[Opening Given records section]

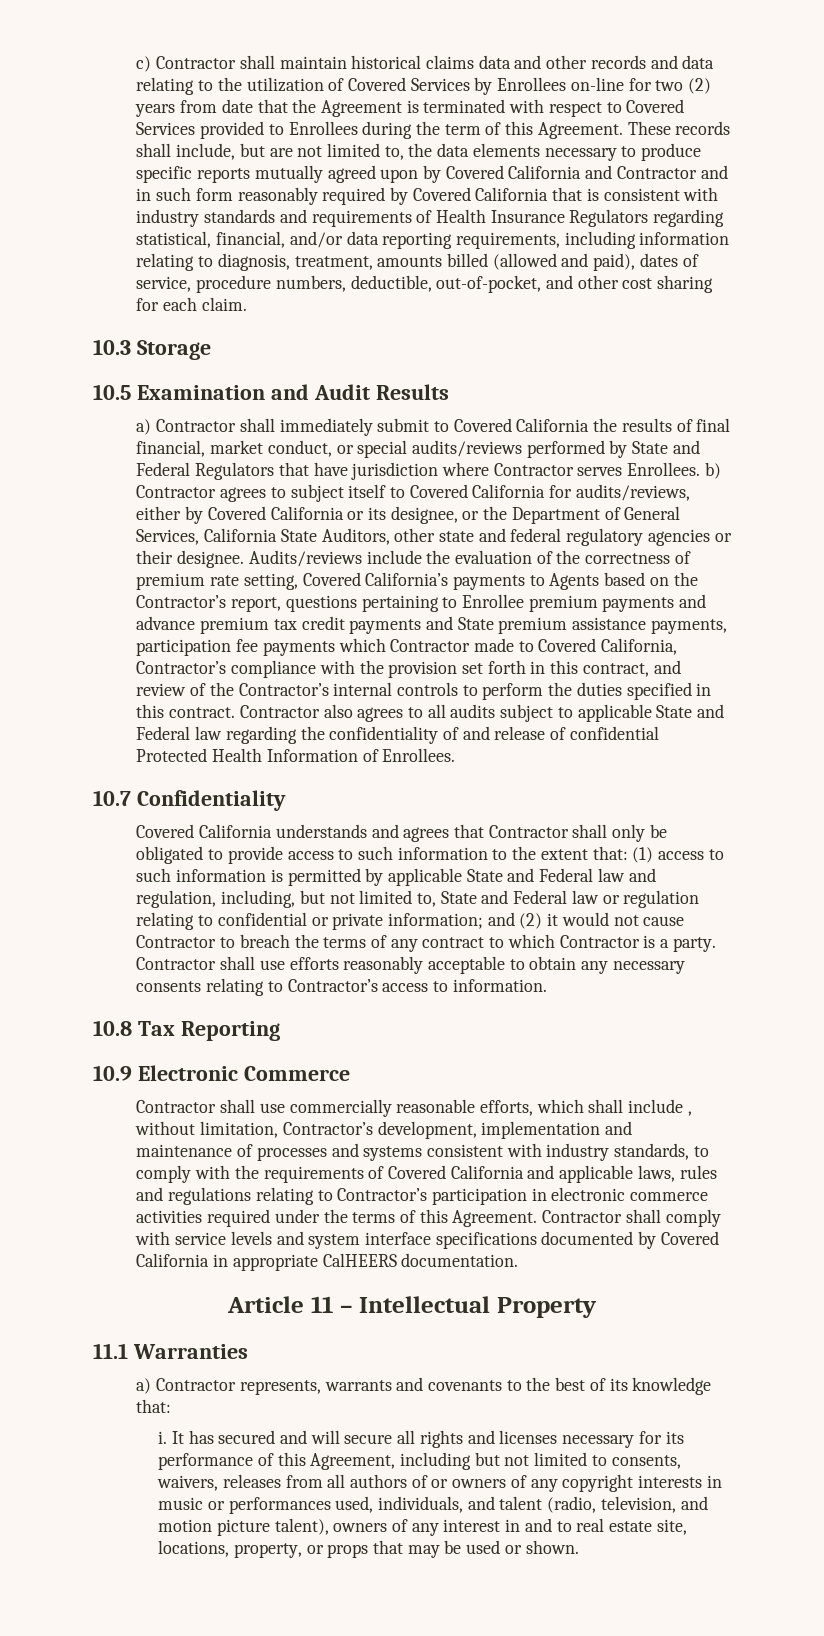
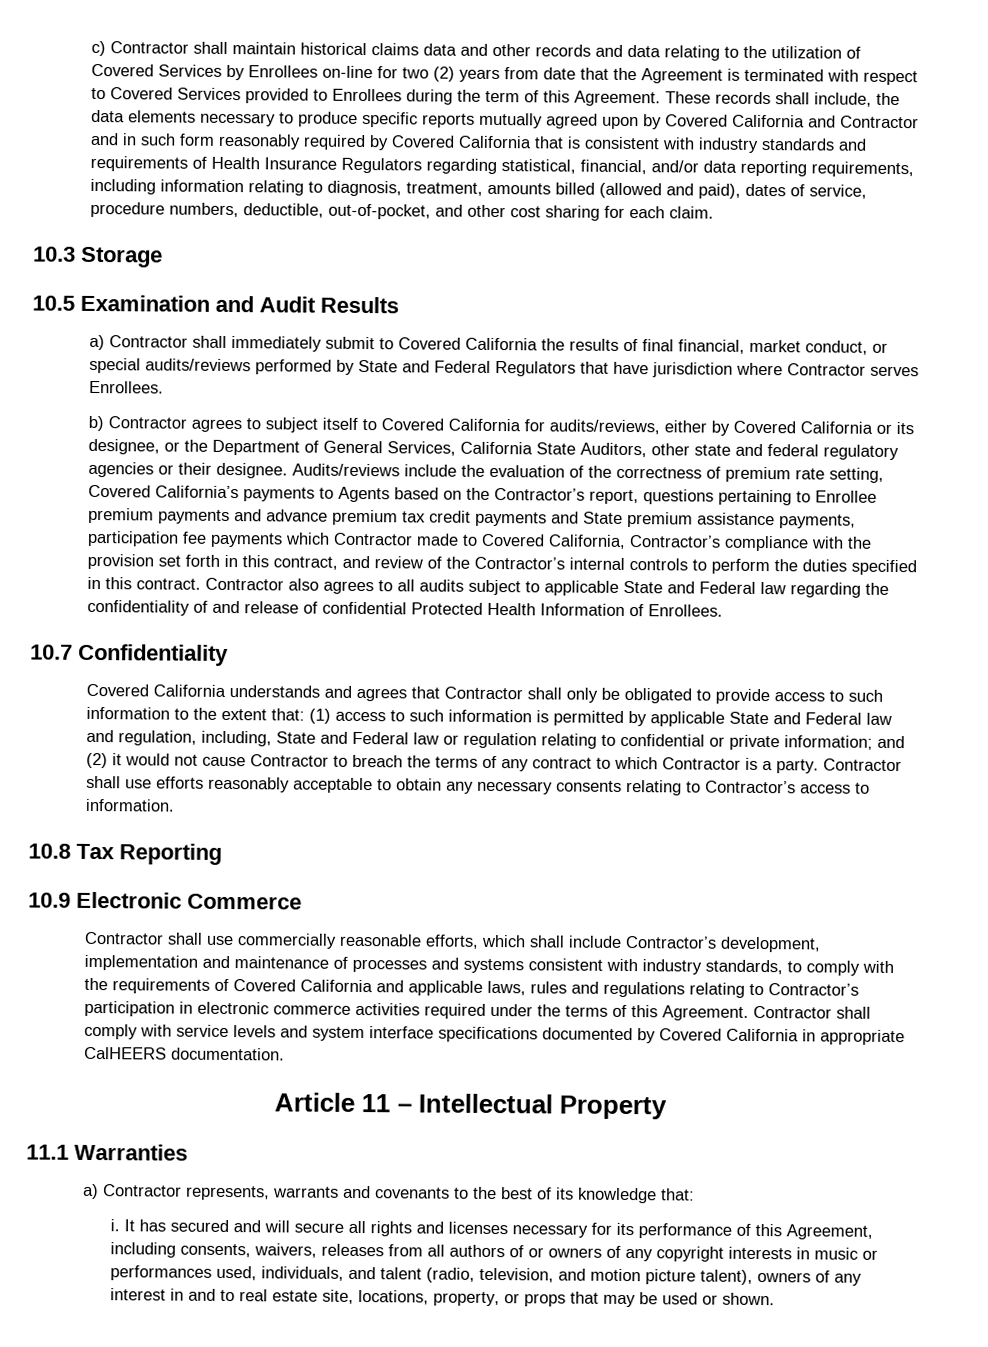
[239,143,404,160] but are not limited to, -> (872, 99) none
(701, 469) none -> (164, 387) //
[299,890,437,907] but not limited to, -> (272, 738) none
[687,1111,692,1116] [135,1121,279,1138] , without limitation, -> (622, 941) none
[474,1452,607,1466] but not limited to -> (177, 1250) none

[Closing Given records section]

▸ To-do item: Only an exact copy of the records counts as an answer. Leave out the images.

▸ Response to this exercise:
[239,143,404,160] but are not limited to, -> (872, 99) none
(701, 469) none -> (164, 387) //
[299,890,437,907] but not limited to, -> (272, 738) none
[687,1111,692,1116] [135,1121,279,1138] , without limitation, -> (622, 941) none
[474,1452,607,1466] but not limited to -> (177, 1250) none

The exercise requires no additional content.